Problem statement ::
Word for word, copy the entire listing below, but do not carry over any pictures.
_ _ _
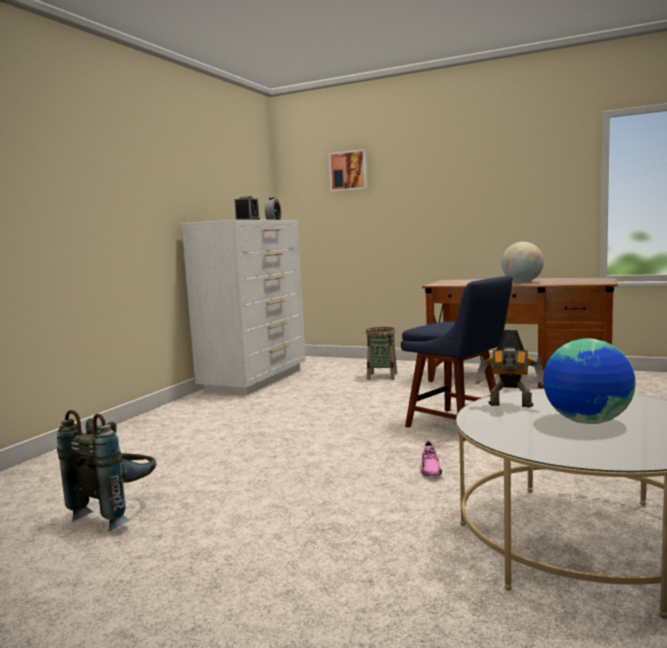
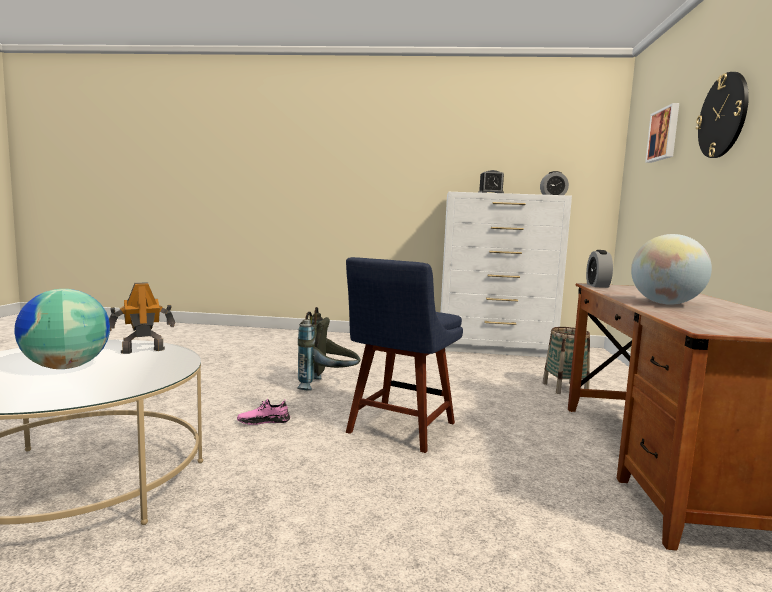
camera: 70 degrees right, 0 degrees up
(118, 513) = (202, 353): grey backpack -> grey backpack (328, 387)
(428, 166) = (723, 116): none -> wall clock
(440, 284) = (597, 285): none -> alarm clock
(511, 405) = (142, 350): toy robot -> toy robot turned 60 degrees clockwise

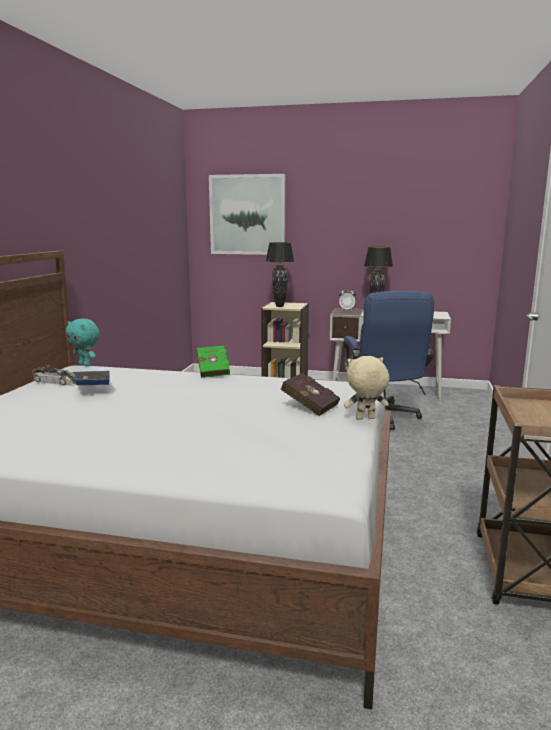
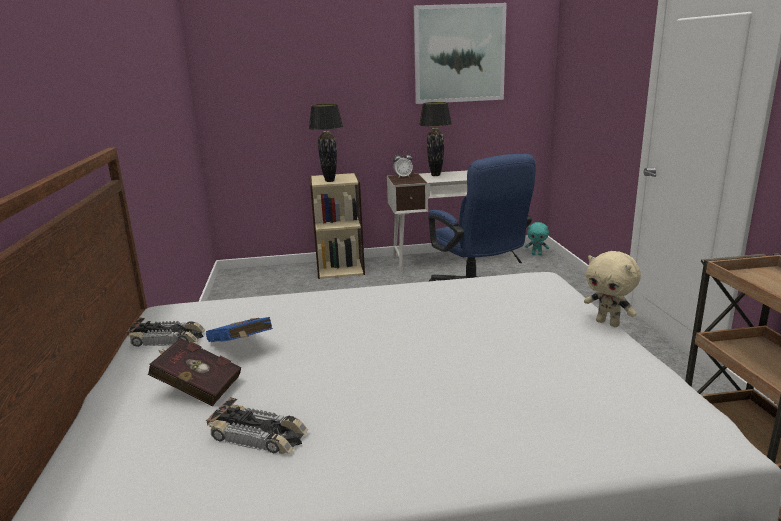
camera: 20 degrees left, 5 degrees up
(46, 432) = (259, 436): none -> toy car
(85, 365) = (173, 303): turquoise plush toy -> turquoise plush toy (537, 254)
(213, 372) = (358, 286): green book -> none
(247, 215) = (271, 72): picture -> picture (459, 54)
(308, 406) = (531, 318): red book -> red book (196, 388)
(365, 419) = (608, 323): beige plush toy -> beige plush toy turned 105 degrees counterclockwise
_ _ _
Written answer ::
camera: 70 degrees right, 0 degrees up
(118, 513) = (202, 353): grey backpack -> grey backpack (328, 387)
(428, 166) = (723, 116): none -> wall clock
(440, 284) = (597, 285): none -> alarm clock
(511, 405) = (142, 350): toy robot -> toy robot turned 60 degrees clockwise

camera: 20 degrees left, 5 degrees up
(46, 432) = (259, 436): none -> toy car
(85, 365) = (173, 303): turquoise plush toy -> turquoise plush toy (537, 254)
(213, 372) = (358, 286): green book -> none
(247, 215) = (271, 72): picture -> picture (459, 54)
(308, 406) = (531, 318): red book -> red book (196, 388)
(365, 419) = (608, 323): beige plush toy -> beige plush toy turned 105 degrees counterclockwise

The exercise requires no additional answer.